**Problem description**
Pick up the piece about Cresswell's path from Liverpool's academy to the England squad at the point where it stops, and keep writing it.

**Page excerpt**

= = = =

It provides full-time education and football to locals aged 16 to 18 who did not get the opportunity previously to fulfil their potential. Cresswell has taken a particular interest in their progress and, when he addressed this group of wide-eyed hopefuls, the connection was soon obvious. Yes, four hours later, he would be driven up to join the rest of the England squad but, as Cresswell explained over a mug of tea, he has been hardened on the route to the Premier League by past knock-backs.

The biggest, at the age of 15, was being released by Liverpool; the club he had grown up watching at Anfield with his family. That last journey home from the Liverpool academy remains a vivid memory. "My dad told me in the car," says Cresswell. "I couldn't get my head around it at first. They pull the parents to one side and tell them, 'It's not to be but it's not the end'. I was devastated.

"As a kid, you are in a bubble of playing for Liverpool. It was all I had done for two years and I had enjoyed it so much. It wasn't about a job, or thinking, 'I won't make it'. It was about playing for the club I supported. Everyone around me was a Liverpool fan. It was just purely for the love of football."

What happened next was instructive. Having grown up playing on the streets of Halewood with his schoolfriends, Cresswell simply went from Liverpool FC to the Sunday league team he had played for previously at Wood Lane. "My dad said, 'It is not the end of the world. Go back with your mates. Just play with a smile on your face and enjoy it'. That's what I did. I went back with the lads."

Within a few months, Cresswell was spotted by a scout at Tranmere Rovers, where two coaches became especially influential. Robbie Johnson had the idea to convert Cresswell from a central midfielder to a left-back, while Shaun Garnett helped to instil a toughness that still belies his slight physique.

"You ask any of the lower-league clubs and it's all about discipline," says Cresswell. "I think that is why, when you see the young kids getting released from the big clubs, they don't realise how hard it is to go into the lower leagues. It doesn't get easier.

= = = =

Dataset entries
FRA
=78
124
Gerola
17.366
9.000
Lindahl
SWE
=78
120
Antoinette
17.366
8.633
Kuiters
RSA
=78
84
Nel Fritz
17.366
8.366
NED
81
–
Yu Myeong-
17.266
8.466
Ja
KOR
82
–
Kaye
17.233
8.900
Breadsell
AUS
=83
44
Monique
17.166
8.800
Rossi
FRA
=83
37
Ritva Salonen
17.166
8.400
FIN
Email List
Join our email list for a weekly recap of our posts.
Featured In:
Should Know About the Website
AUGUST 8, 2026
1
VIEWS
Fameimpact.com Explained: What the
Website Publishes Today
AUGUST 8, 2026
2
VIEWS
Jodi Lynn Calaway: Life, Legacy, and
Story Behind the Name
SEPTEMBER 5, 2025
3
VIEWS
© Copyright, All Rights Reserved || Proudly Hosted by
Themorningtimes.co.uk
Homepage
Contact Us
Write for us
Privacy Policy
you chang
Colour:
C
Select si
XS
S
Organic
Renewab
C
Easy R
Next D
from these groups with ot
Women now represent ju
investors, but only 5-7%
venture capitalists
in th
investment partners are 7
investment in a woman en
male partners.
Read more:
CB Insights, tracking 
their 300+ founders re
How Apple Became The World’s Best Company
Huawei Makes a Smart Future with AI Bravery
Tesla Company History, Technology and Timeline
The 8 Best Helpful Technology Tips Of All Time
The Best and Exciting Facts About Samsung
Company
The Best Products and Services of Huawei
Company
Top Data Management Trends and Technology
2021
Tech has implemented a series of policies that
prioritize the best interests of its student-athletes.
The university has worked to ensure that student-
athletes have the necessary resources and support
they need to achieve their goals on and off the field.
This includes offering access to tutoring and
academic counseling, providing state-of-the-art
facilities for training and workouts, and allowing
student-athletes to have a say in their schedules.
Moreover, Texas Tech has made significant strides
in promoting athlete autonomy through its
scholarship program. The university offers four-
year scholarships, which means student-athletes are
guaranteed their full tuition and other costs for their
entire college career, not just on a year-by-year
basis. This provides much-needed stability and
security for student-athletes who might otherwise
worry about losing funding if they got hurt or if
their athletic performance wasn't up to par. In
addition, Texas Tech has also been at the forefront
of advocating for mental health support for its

= = = =

**Answer section**
"It's not like U-21 football where you are passing it around the back. You get some - I don't quite know how to put it - physical, old, bald-headed centre-halves who want to just head you and kick you. If you go in there as a young kid, and try to take the mickey, they will soon boot you up in the air or go right through the back of you.

"The kids that go there have never seen anything like it. You don't get your kit cleaned. You have to do things for yourself. Time has moved on and football has changed but, when I was younger, I used to clean the changing rooms, wash the players' boots every day. It shows a bit of respect to the senior players and gives you a grounding. When you come to train with them, you feel like it's a privilege. I wouldn't have had it any other way."

Cresswell would spend three years in League One with Tranmere before moving to Ipswich Town, where he played another three seasons in the Championship.

RECOGNITION

This is now his third season in the Premier League with West Ham, where he was Hammer of the Year and Players' Player of the Year in 2015. It has, then, taken more than eight years and 300 professional games to receive England recognition. Of those other players in Cresswell's academy year at Liverpool who were kept on, Cresswell can think only of Martin Kelly, now at Crystal Palace, who became a Premier League player.

"If it was my kid, I would always advise them to go on loan," he says. "The lads you are playing with are on nowhere near as much as those in the Premier League; they have got a mortgage to pay, bills to pay and the win bonuses add up. It really means something rather than the kids playing U-21 football.

"When you see the likes of Chelsea, Arsenal, Man City and Man United, there are not many English players coming through. It gets tougher every year, with clubs going scouting around the world (for players). "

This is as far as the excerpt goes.